In no time, they sparked a trend, and as more men began to grow beards and man buns, the hipster movement went mainstream. The TV series Vikings provided inspiration from the sidelines.

Manufacturers of shaving products who started losing money during the hipster boom started developing beard-care products. Beard oil and beard wax were suddenly a thing and barbers started adding beard care to their hair-cutting services.

Locally, smart entrepreneurs climbed on the beard bandwagon with an manly beard product; also to allay conservatives' fear of “woke" fashion trends. What “ruffian" wouldn't want to lift a glass of (Buffelsfontein) brandy while using Buffelsfontein Beard Oil?
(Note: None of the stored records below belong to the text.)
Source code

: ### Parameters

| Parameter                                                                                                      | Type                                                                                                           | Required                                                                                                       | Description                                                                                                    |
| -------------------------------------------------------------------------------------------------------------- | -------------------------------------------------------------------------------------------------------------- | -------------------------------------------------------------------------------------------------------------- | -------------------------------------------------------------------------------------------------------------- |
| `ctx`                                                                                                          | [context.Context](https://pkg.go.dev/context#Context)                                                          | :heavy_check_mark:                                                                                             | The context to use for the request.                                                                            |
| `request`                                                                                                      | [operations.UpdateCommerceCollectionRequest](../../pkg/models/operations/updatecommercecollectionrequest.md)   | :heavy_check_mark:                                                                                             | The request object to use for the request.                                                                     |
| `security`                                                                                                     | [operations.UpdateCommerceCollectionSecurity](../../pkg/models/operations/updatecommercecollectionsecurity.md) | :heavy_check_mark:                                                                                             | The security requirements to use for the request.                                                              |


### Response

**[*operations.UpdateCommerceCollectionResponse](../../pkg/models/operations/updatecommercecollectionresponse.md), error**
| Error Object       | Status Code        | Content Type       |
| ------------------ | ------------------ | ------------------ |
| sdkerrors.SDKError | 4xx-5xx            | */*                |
The beard’s high water mark

In an article in The Guardian in 2022, Tim Dowling wrote about the high-water mark of the beard movement: 2013. At that year's Academy Awards, hair starred on the chins of Ben Affleck, George Clooney, Bradley Cooper and Paul Rudd. The streets abounded with full-bearded men and man buns.

But the more mainstream and predictable the hipster look became, the more reluctant the true rebels became about their beards. There is still a joke floating around on social media about a hipster who complained that an online newspaper used a photo of him… that later turned out to be someone else.

It seemed the new beard movement was starting to wane.

A woolly pandemic

But then the pandemic happened and loads of men let their facial hair grow behind their masks.

And because beards — despite the hipsters — are mostly associated with giving up on personal grooming, many men reached for their razors post-lockdown.

Is the era of the beard now over? I thought so, but I recently saw a photo of singer Joe Black on social media and involuntarily wondered if that beard might have its own nervous system and digestive tract. And despite my beard bias, I have to confess that I think that looooong beard works for him.

Something of everything

In the third decade of the 21st century there is something of everything again, like on the tram ticket pictures in 19th-century America. Clean faces, goatees, full beards and bushy beards. And, thank the gods, few sideburns.

Whatever hairstyle men want to grow on their faces, I have one request. Please, you ruffian, let the barber tame those facial hairs for you.